Management will always be compensated handsomely whatever happens, no matter what its role in engineering the calamity. There is no groundswell of demand that Stanley O’Neal give back any of the hundreds of millions he made off with while he presided over decisions at Merrill Lynch which will result in a staggering $15 billion loss, according to the latest reports.

Investors will do less well, of course, but much better than the ordinary individuals on whose behalf the Fed is supposed to be acting but thus far has shown little inclination or ability in that regard. And let there be no doubt: A large chunk of the costs incurred by these mounting losses, the takeovers and overall decline in investor- and consumer confidence will be in the form of lost jobs and layoffs in the financial sector and in the wider economy. Main Street always pays for the wild parties Wall Street throws and the cleanup required afterwards.

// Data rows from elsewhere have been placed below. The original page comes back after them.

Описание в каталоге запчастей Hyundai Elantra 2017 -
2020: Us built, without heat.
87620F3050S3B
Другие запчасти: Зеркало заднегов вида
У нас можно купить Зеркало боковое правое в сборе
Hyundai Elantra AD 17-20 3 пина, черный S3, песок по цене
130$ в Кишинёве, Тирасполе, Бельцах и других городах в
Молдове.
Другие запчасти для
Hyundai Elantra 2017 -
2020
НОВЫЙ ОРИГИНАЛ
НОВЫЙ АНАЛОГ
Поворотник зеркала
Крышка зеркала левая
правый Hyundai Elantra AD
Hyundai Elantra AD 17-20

The final costs of this financial nightmare will probably never be tallied. Nor will there be any discussion or accounting of the consequences of more and more sovereign funds controlled by despotic regimes or sultans whose oil wealth insulates them from the intrusion of the slightest molecule of reality here (or criticism in their own lands) gaining control of the financial heart of North America as a result of the greed and folly of its present stewards.

Welcome to the bailout of American capitalism, 21st century-style. Some will see it as their ticket to bigger pay and a way of holding on to the fortunes they were making while masterminding this calamity. Others will call it the market working its magic. At the very least, we call it the Outrage of the Week.